A solid toy is in the form of a hemisphere covered by a right circular cone. If the height of the cone is 4 cm and the radius of the base is 3 cm, find the surface area of the toy. Use 3.14

Answer 1

Given :-

• A solid toy is in the form of a hemisphere covered by a right circular cone.

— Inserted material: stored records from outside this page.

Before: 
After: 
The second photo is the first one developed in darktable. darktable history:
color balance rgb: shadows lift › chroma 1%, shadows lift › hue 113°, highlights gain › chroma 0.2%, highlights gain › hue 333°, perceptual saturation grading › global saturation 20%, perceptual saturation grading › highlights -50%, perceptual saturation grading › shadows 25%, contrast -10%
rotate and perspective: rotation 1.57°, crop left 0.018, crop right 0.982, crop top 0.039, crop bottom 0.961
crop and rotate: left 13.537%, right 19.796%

• The height of the cone is 4 cm and the radius of the base is 3 cm

To Find :-

• Surface area of toy

Solution :-

Dimensions of cone and hemisphere

• Radius of cone and hemisphere, r = 3 cm

• Height of cone, h = 4 cm

We know,

Slant height of cone is given by

$\rm :\longmapsto\: {l}^{2} = {r}^{2} + {h}^{2}$

$\rm :\longmapsto\: {l}^{2} = {3}^{2} + {4}^{2}$

$\rm :\longmapsto\: {l}^{2} = 9 + 16$

$\rm :\longmapsto\: {l}^{2} = 25$

$\rm :\longmapsto\: {l}^{2} = {5}^{2}$

$\bf\implies \:l = 5 \: cm$

We know,

$\boxed{ \bf{ \: CSA_{(cone)} = \pi \: rl}}$

$\boxed{ \bf{ \: CSA_{(hemisphere)} = {2\pi \: r}^{2} }}$

Thus,

$\rm :\longmapsto\:SA_{(toy)} = CSA_{(cone)} + CSA_{(hemisphere)}$

$\rm \: = \: \: \pi \: rl \: + \: 2 \: \pi \: {r}^{2}$

$\rm \: = \: \: \pi \: r \: (l \: + \: 2r)$

$\rm \: = \: \: 3.14 \times 3 \times (5 + 2 \times 3)$

$\rm \: = \: \: 9.42(5 + 6)$

$\rm \: = \: \: 9.42 \times 11$

$\rm \: = \: \: 103.62 \: {cm}^{2}$

$\bf\implies \:SA_{(toy)} = 103.62 \: {cm}^{2}$

More information:

Volume of cylinder = πr²h

T.S.A of cylinder = 2πrh + 2πr²

Volume of cone = ⅓ πr²h

C.S.A of cone = πrl

T.S.A of cone = πrl + πr²

Volume of cuboid = l × b × h

C.S.A of cuboid = 2(l + b)h

T.S.A of cuboid = 2(lb + bh + lh)

C.S.A of cube = 4a²

T.S.A of cube = 6a²

Volume of cube = a³

Volume of sphere = 4/3πr³

Surface area of sphere = 4πr²

Volume of hemisphere = ⅔ πr³

C.S.A of hemisphere = 2πr²

T.S.A of hemisphere = 3πr²